Selon l'entreprise d'État, dans la madrugada de ce 24 août, 1 288 MW restaient hors service en raison d'un déficit de génération, avec une prévision de 1 525 MW pendant l'heure de pointe nocturne.

Captura d'écran Facebook / UNE

Bien que dans les dernières heures, des unités de Cienfuegos et de Santa Cruz soient entrées en service, et que les parcs solaires photovoltaïques aient contribué à hauteur de 488 MW à leur pic, la disponibilité totale (1 950 MW) est restée bien en deçà de la demande nationale, estimée à 3 185 MW.

« Pour l'heure de pointe, on estime une entrée de 100 MW dans des moteurs de production décentralisée qui sont hors service à cause du carburant, l'unité 3 de la CTE Cienfuegos avec 158 MW et l'entrée de l'unité 1 de Santa Cruz avec 50 MW », a indiqué la UNE dans son rapport de ce dimanche.

Y ajouta : « Avec cette prévision, pendant les heures de pointe, une disponibilité de 2 245 MW est estimée et une demande maximale de 3 700 MW, ce qui entraîne un déficit de 1 455 MW. Si les conditions prévues se maintiennent, une affectation de 1 525 MW est prévue pendant cette période ».

Malgré l'apparente "amélioration" des chiffres, les Cubains ont accueilli le communiqué officiel avec ironie, scepticisme et colère. Un résident de la province orientale de Granma l’a illustré magistralement.

“Une fois des heures de suite avec de l'électricité à Campechuela. J'avais l'impression de vivre dans un conte de fées”, a écrit cet dimanche l'utilisateur sur le Facebook de la UNE.

D'autres lui ont répondu en l'avertissant qu'il allait bientôt subir plus de 20 heures sans électricité, tandis que le débat dérivait vers les thèmes récurrents : la responsabilité du gouvernement et le contraste entre la pauvreté du peuple et le gaspillage de l'élite.

Les commentaires ont reflété l'usure généralisée que subissent les utilisateurs (toute Cuba) de l'entreprise d'État.

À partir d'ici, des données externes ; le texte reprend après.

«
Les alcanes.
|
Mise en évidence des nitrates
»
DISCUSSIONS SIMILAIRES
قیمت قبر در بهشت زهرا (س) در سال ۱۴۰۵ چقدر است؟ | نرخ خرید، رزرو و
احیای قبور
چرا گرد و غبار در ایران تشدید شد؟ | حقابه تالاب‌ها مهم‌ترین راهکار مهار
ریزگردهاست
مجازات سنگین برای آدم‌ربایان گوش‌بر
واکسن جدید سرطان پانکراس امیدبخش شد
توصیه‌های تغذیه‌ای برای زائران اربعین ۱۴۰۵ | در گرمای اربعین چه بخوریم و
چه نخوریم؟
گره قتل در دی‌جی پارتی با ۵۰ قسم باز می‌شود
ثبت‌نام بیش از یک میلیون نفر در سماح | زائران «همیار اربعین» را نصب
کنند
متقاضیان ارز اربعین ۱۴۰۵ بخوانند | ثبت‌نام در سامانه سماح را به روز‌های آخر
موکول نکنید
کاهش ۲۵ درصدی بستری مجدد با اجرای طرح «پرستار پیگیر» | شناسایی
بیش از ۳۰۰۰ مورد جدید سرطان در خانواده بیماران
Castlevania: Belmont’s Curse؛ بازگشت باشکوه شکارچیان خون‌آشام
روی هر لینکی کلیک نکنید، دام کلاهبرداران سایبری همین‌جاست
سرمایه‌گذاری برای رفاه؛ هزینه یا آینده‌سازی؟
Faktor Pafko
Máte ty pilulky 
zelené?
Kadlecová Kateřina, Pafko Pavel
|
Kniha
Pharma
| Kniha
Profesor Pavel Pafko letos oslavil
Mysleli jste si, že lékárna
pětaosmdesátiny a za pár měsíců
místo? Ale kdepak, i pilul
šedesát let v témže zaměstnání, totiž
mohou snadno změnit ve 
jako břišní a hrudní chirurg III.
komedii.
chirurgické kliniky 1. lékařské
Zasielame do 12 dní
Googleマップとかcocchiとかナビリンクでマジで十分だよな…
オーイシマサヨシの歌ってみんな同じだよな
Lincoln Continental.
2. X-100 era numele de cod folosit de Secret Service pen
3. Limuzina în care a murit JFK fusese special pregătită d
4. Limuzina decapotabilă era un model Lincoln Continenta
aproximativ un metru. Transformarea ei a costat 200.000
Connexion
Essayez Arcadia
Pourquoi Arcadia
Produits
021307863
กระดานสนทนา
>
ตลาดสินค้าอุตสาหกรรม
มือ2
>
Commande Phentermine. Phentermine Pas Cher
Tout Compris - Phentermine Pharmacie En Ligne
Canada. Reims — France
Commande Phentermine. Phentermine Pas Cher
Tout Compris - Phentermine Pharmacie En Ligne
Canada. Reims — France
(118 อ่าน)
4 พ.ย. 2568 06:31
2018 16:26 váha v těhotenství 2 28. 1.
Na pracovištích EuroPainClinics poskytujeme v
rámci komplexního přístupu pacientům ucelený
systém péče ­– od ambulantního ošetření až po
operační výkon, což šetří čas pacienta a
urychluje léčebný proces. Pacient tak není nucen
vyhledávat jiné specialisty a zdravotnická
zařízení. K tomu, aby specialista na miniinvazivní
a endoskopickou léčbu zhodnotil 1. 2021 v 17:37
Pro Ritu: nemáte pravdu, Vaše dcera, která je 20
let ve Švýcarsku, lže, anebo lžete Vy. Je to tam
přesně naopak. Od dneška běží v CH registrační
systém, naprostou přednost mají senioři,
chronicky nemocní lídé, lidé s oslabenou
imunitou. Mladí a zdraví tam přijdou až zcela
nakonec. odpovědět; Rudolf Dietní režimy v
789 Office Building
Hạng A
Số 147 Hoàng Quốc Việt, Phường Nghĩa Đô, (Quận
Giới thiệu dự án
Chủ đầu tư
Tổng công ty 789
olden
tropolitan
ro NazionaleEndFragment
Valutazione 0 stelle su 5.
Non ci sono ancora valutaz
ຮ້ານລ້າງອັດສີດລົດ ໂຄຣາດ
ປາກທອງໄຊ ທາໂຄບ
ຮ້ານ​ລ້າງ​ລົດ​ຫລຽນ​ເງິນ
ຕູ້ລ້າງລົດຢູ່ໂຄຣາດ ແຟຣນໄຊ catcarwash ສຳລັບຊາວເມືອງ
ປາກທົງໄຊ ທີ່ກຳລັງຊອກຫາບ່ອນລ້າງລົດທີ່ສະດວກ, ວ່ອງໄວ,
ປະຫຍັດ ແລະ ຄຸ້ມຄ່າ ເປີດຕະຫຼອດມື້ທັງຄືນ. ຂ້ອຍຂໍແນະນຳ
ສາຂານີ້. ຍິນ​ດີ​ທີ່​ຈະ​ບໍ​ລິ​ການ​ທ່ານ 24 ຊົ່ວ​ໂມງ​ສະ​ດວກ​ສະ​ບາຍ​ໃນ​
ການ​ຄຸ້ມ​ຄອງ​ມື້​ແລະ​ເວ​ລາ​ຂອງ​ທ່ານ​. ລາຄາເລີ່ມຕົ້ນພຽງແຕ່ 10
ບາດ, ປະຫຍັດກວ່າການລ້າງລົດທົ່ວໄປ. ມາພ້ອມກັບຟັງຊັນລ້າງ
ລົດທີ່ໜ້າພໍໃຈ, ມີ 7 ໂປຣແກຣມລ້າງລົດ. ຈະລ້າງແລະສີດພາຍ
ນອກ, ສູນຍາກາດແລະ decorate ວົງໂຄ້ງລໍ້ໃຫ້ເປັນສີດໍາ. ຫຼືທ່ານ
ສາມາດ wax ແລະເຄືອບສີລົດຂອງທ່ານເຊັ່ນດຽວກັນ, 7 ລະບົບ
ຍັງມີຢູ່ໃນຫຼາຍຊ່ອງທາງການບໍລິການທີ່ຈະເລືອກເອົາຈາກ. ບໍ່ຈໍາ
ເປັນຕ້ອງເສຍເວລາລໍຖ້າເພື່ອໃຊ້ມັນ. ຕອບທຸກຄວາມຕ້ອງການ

«Nous continuons avec plus de coupures de courant, sans eau, sans médicaments, sans nourriture. C'est abusif», a dénoncé une Cubane depuis Matanzas. Une autre voisine de Jagüey Grande a interrogé le manque de programmation : «La situation devient plus difficile car on ne sait pas quand ni pour combien de temps ils vont couper le courant».

La prétendue mise du régime sur les parcs solaires ne convainc pas non plus. “Il y a de plus en plus de parcs photovoltaïques et ils produisent de moins en moins. Est-ce qu'ils ne nettoient pas les panneaux ou sont-ils déjà endommagés ?”, a demandé un lecteur, suscitant des dizaines de réactions de moquerie et de méfiance.

Loin d'offrir un soulagement, l'information quotidienne de l'UNE est devenue un rappel de l'incapacité du gouvernement de Miguel Díaz-Canel à remédier à la crise structurelle.

Comme l'a résumé un commentateur : “Ce n'est pas un problème technique. C'est l'échec d'un modèle qui ne sait générer que plus de coupures de courant, plus de misère et plus de désespoir”.